Collected data:
*** Begin section ***
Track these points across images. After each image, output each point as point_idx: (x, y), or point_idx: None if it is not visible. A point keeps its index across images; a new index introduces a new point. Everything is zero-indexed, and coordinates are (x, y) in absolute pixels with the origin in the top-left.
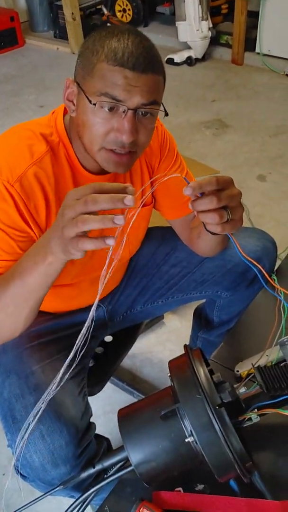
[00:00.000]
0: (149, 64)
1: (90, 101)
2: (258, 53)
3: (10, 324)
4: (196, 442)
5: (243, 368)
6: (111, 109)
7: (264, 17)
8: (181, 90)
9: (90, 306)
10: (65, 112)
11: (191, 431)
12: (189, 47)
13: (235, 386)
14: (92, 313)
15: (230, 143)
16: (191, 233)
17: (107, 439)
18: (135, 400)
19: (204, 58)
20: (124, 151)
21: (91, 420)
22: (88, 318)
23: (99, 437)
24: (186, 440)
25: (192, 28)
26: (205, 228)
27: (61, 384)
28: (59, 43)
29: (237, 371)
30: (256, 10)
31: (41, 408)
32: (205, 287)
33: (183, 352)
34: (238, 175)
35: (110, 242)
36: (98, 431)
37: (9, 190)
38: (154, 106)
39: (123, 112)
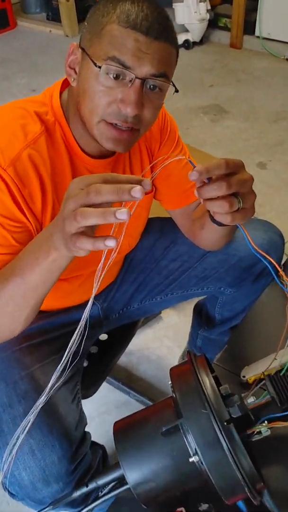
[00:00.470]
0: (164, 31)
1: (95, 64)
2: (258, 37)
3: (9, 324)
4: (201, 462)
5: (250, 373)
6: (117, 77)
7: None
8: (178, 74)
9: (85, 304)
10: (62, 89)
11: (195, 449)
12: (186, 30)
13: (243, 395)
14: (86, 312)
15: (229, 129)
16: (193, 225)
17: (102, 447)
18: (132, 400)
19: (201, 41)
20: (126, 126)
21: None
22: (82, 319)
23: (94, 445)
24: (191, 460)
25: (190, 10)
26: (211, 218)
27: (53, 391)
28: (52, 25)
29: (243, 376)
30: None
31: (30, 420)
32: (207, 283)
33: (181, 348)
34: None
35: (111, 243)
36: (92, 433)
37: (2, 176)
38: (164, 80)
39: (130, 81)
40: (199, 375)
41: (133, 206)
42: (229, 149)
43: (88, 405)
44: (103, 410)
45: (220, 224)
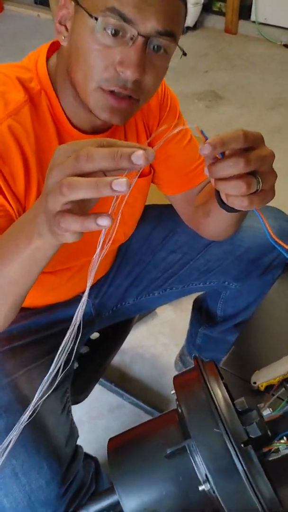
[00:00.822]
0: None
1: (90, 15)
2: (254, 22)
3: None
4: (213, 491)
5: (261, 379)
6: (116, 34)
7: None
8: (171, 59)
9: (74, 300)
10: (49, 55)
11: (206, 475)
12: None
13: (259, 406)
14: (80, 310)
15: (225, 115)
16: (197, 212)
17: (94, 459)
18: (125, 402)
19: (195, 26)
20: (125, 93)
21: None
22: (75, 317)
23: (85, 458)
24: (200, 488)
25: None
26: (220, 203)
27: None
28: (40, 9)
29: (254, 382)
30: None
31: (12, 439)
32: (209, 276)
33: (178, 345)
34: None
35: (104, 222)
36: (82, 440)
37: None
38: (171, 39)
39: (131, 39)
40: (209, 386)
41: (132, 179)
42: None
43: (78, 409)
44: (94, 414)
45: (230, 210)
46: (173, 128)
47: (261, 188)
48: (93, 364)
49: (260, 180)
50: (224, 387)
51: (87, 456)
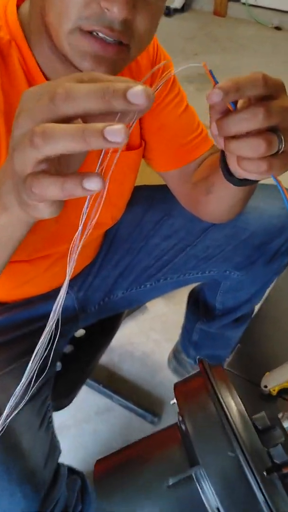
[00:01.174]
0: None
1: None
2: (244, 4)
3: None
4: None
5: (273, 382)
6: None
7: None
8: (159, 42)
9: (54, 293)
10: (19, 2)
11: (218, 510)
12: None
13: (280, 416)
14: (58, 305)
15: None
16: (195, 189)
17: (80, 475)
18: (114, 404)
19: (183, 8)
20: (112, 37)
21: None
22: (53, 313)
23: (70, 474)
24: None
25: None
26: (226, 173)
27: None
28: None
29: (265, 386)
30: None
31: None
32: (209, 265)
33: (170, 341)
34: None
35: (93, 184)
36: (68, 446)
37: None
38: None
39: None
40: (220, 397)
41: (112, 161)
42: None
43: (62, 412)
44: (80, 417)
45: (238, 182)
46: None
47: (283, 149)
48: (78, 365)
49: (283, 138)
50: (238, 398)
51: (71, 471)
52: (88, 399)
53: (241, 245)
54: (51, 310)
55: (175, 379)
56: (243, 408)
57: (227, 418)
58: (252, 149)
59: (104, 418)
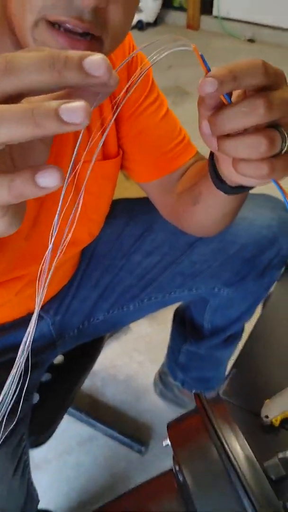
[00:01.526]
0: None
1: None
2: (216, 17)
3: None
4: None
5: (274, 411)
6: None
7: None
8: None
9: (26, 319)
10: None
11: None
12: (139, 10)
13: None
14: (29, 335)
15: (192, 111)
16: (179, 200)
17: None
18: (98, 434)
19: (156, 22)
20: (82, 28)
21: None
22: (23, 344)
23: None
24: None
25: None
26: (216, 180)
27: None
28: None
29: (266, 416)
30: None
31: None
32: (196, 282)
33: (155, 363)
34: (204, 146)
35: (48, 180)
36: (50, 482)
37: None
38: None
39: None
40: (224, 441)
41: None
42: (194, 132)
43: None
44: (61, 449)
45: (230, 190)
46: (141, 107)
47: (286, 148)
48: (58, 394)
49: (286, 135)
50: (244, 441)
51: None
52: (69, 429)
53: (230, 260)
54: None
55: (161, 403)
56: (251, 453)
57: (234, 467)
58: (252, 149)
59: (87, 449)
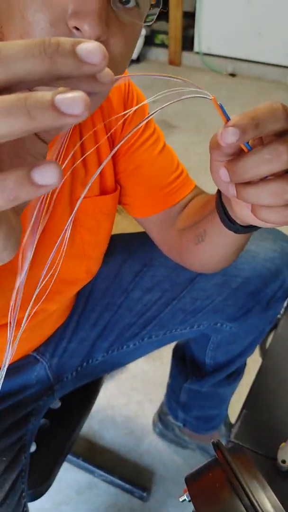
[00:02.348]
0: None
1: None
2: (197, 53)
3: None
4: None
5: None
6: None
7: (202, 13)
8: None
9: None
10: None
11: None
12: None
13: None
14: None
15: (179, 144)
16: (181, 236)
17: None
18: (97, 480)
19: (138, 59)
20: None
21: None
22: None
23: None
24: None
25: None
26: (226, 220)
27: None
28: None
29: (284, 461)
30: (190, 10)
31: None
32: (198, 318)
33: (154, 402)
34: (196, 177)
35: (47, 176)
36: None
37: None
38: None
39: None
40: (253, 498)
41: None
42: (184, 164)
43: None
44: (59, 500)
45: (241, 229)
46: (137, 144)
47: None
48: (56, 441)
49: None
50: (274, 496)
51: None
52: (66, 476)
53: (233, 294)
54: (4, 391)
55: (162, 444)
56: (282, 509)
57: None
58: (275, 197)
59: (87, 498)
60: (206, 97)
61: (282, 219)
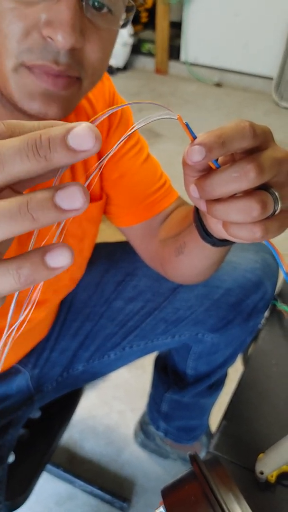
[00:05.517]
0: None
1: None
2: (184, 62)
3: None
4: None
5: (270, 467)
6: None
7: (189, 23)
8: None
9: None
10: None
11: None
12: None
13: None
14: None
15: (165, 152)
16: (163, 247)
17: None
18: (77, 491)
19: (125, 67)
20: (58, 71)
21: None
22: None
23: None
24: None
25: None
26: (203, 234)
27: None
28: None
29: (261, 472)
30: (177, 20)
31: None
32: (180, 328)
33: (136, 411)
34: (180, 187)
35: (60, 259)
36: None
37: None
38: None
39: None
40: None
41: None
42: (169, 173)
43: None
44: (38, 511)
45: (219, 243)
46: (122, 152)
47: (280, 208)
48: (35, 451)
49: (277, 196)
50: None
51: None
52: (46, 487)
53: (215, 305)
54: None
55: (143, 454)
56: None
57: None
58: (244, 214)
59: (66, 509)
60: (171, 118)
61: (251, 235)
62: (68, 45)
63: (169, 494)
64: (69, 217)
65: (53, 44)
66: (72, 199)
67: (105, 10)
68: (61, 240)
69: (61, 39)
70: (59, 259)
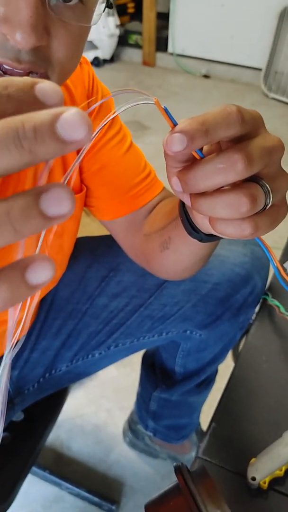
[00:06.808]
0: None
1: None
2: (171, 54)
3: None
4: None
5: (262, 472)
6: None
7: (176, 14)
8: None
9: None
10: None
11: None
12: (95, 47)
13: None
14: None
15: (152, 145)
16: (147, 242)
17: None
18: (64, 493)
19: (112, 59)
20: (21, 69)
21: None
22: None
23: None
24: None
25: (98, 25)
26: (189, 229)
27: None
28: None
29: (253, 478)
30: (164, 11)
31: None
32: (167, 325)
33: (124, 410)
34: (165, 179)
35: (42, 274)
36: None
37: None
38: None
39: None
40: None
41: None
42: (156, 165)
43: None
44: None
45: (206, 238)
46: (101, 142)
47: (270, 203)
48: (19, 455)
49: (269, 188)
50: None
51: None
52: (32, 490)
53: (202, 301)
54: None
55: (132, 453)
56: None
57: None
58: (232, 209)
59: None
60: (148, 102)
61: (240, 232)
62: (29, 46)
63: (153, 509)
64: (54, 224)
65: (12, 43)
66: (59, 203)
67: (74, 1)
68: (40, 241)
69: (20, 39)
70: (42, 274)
*** End section ***
*** Begin section ***
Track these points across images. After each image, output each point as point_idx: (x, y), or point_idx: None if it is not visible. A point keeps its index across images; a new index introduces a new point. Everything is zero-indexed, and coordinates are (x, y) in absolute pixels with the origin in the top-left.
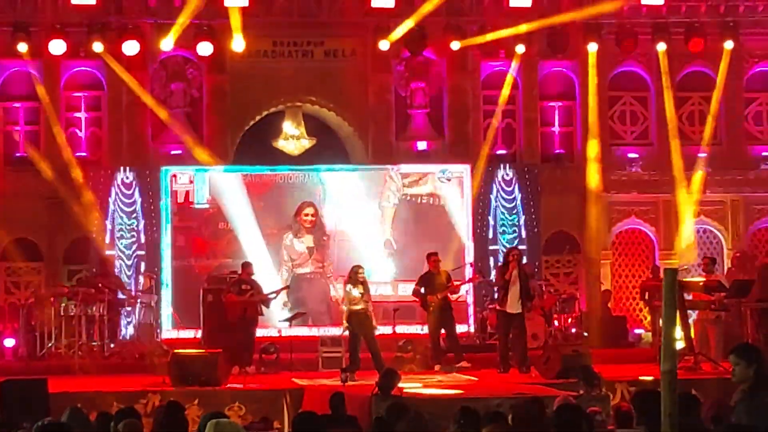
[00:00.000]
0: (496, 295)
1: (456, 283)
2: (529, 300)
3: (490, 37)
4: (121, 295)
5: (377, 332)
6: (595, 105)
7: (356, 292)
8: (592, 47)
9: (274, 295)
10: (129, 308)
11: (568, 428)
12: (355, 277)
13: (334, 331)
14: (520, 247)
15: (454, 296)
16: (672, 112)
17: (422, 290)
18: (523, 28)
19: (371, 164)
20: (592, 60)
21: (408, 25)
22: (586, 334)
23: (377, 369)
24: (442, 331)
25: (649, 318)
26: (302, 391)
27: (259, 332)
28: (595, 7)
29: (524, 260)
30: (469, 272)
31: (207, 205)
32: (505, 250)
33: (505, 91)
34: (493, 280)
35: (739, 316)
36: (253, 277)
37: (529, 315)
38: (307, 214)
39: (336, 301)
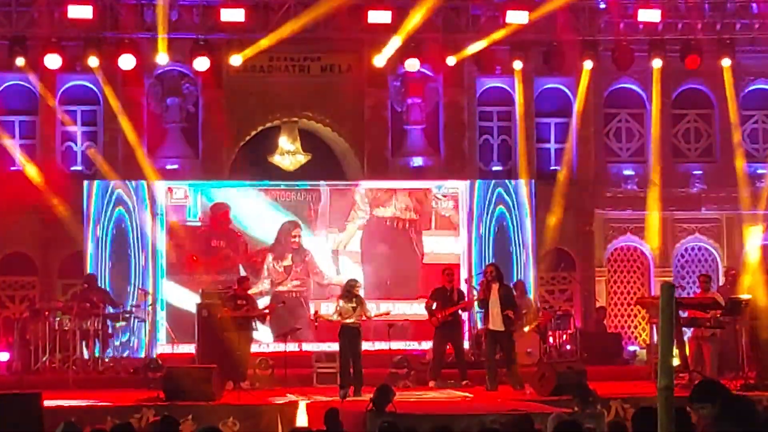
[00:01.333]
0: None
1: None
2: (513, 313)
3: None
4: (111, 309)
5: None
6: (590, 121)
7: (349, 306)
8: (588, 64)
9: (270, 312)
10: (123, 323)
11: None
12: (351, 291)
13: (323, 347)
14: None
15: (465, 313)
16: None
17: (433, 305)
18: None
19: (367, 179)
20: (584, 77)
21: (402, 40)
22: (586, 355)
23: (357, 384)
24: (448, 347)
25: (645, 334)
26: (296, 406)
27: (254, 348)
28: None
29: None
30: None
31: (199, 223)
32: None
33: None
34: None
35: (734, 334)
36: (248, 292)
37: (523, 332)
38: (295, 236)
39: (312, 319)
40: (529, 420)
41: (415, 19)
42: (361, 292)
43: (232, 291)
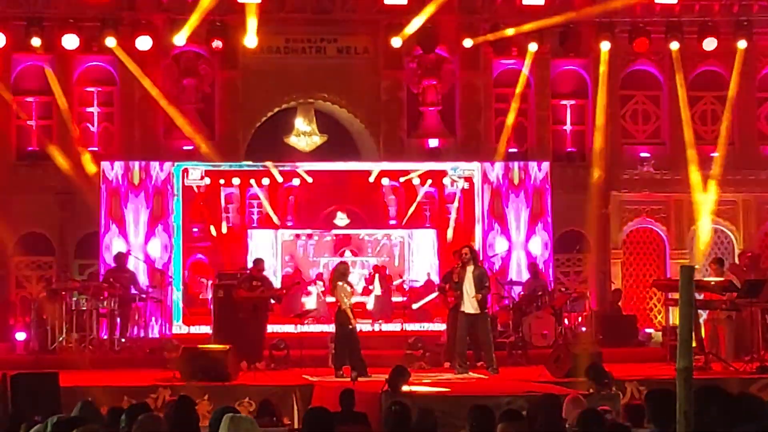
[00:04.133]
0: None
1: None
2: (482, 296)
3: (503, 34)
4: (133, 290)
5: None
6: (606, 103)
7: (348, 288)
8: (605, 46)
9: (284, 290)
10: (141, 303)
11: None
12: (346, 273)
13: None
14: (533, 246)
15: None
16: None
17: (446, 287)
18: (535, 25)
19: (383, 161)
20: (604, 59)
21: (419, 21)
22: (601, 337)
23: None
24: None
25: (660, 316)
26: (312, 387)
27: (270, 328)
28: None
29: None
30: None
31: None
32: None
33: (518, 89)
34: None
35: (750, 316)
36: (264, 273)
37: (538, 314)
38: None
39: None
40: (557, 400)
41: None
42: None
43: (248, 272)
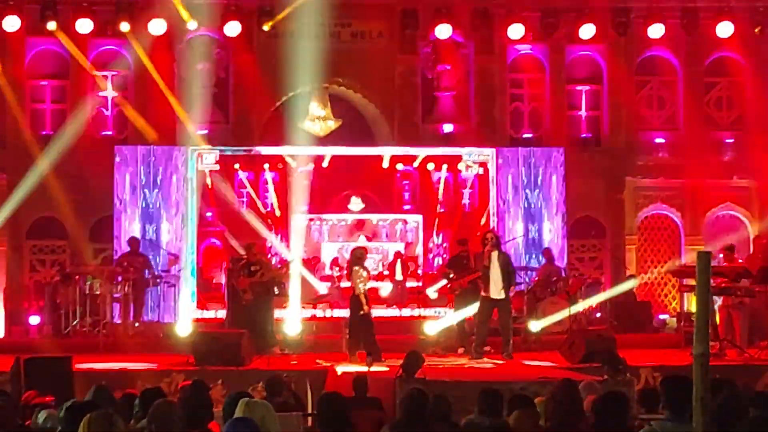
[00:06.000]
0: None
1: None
*** End section ***
**Try it:**
Every line from the one with "[00:01.526]" through the one with "61: (282, 219)" is to be reproduced exactly as written above, and the pictures are to be dropped.

**Task output:**
[00:01.526]
0: None
1: None
2: (216, 17)
3: None
4: None
5: (274, 411)
6: None
7: None
8: None
9: (26, 319)
10: None
11: None
12: (139, 10)
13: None
14: (29, 335)
15: (192, 111)
16: (179, 200)
17: None
18: (98, 434)
19: (156, 22)
20: (82, 28)
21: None
22: (23, 344)
23: None
24: None
25: None
26: (216, 180)
27: None
28: None
29: (266, 416)
30: None
31: None
32: (196, 282)
33: (155, 363)
34: (204, 146)
35: (48, 180)
36: (50, 482)
37: None
38: None
39: None
40: (224, 441)
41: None
42: (194, 132)
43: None
44: (61, 449)
45: (230, 190)
46: (141, 107)
47: (286, 148)
48: (58, 394)
49: (286, 135)
50: (244, 441)
51: None
52: (69, 429)
53: (230, 260)
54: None
55: (161, 403)
56: (251, 453)
57: (234, 467)
58: (252, 149)
59: (87, 449)
[00:02.348]
0: None
1: None
2: (197, 53)
3: None
4: None
5: None
6: None
7: (202, 13)
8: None
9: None
10: None
11: None
12: None
13: None
14: None
15: (179, 144)
16: (181, 236)
17: None
18: (97, 480)
19: (138, 59)
20: None
21: None
22: None
23: None
24: None
25: None
26: (226, 220)
27: None
28: None
29: (284, 461)
30: (190, 10)
31: None
32: (198, 318)
33: (154, 402)
34: (196, 177)
35: (47, 176)
36: None
37: None
38: None
39: None
40: (253, 498)
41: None
42: (184, 164)
43: None
44: (59, 500)
45: (241, 229)
46: (137, 144)
47: None
48: (56, 441)
49: None
50: (274, 496)
51: None
52: (66, 476)
53: (233, 294)
54: (4, 391)
55: (162, 444)
56: (282, 509)
57: None
58: (275, 197)
59: (87, 498)
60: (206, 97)
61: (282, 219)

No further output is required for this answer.